Crypto news

24.06.2026
05:42

AI analyst for pennies: 10 prompts for Claude that will replace expensive stock gurus

The market for analytical services is undergoing a tectonic shift. A set of ten specialized prompts for Claude enables deep fundamental analysis of companies at the level of leading consulting firms — without the need to hire a team of expensive analysts. This is not just routine automation; it is the democratization of access to institutional-quality research.

The first prompt turns Claude into a senior analyst capable of preparing a research report on any company that is understandable even to a beginner. It covers the business model, revenue sources, industry trends, competitive landscape, financial metrics, valuation, growth drivers, and bull/base/bear scenarios. The key requirement is reliance solely on fresh public data with a clear separation of facts and assumptions.

The second prompt focuses on dissecting the company's latest earnings call: five main takeaways, revenue and margin dynamics, management guidance, management tone, analyst concerns, and unexpected surprises. The result includes a table of key metrics with an explanation of why each indicator matters to an investor.

The third prompt activates a "skeptical analyst" mode that purposefully seeks red flags: issues with revenue, margins, cash flow, debt burden, equity dilution, insider transactions, and management phrasing. Each issue is assigned a severity rating, and a total risk score from 1 to 10 is given at the end.

The fourth and fifth prompts focus on competitive advantages and valuation. One assesses the company's "moat" — brand, network effects, switching costs, scale, intellectual property — on a scale and compares it with competitors. The other compares multiples (P/E, forward P/E, EV/Revenue, EV/EBITDA) and determines whether the company is overvalued, undervalued, or fairly valued.

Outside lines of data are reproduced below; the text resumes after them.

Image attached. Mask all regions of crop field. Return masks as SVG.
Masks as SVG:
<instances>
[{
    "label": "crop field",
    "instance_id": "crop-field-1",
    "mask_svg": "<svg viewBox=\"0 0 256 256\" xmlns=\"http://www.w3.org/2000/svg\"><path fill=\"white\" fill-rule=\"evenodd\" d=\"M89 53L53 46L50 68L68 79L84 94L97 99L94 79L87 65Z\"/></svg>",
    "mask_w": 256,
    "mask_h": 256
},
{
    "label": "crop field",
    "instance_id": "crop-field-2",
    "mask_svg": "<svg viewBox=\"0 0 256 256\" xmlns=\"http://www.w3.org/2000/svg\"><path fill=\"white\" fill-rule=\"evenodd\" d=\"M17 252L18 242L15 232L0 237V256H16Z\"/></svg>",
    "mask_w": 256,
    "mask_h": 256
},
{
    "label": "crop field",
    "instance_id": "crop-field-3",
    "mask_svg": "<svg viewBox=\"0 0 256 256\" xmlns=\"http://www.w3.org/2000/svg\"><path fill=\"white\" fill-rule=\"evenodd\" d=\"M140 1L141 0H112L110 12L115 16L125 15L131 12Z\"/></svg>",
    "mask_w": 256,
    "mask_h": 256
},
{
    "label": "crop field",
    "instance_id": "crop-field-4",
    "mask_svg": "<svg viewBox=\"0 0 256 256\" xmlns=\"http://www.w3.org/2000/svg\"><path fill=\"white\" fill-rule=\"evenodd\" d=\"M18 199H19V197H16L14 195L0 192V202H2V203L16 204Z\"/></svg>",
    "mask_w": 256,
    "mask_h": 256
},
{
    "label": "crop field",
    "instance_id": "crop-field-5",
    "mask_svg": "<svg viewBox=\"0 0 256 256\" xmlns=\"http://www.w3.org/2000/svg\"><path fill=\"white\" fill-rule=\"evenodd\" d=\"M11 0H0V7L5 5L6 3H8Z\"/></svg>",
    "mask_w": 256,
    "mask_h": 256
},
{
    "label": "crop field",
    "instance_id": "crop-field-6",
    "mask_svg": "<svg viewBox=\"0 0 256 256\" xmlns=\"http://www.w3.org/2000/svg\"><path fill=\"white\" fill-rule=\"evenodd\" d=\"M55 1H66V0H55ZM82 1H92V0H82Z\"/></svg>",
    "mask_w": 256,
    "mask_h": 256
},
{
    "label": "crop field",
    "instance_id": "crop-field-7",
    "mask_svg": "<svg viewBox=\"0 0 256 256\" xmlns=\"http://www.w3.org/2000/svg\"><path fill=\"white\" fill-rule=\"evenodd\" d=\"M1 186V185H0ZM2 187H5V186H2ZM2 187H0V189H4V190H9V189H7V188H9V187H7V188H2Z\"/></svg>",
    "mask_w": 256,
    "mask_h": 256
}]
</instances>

From DCF Model to a Beginner's Checklist

The sixth prompt helps build realistic assumptions for a discounted cash flow (DCF) model. It generates bear, base, and bull scenarios for revenue growth, margins, tax rate, capital expenditures, and discount rate, explaining the logic behind each parameter in detail.

The seventh prompt creates a catalyst calendar for 3, 6, and 12 months ahead: earnings reports, product launches, investor days, regulatory decisions, lawsuits, macro events, management changes, buybacks, and dividends. For each event, it specifies timing, potential impact, upside and downside risks, confidence level, and source of information.

The eighth prompt evaluates the management team: CEO track record, CFO credibility, forecast accuracy, transparency, capital allocation, M&A activity, insider ownership, and compensation structure. The ninth prompt simulates an investment committee debate, where Claude creates a bull analyst and a bear analyst, and a neutral judge summarizes which position is more strongly argued.

The tenth prompt turns Claude into a patient teacher who explains the company in simple terms: what it does, how it makes money, what could go right and wrong, and how things stand with profitability, growth, debt, and valuation. It concludes with a beginner's checklist that structures the process of independent research.

Cryptalist's Comment: This set of prompts is a powerful tool for the retail investor, but not a panacea. Claude, like any LLM, can hallucinate and rely on outdated data. Final verification of numbers and making investment decisions remain solely with the human. However, the very ability to conduct multi-level fundamental analysis in minutes instead of days is a game-changer for the industry.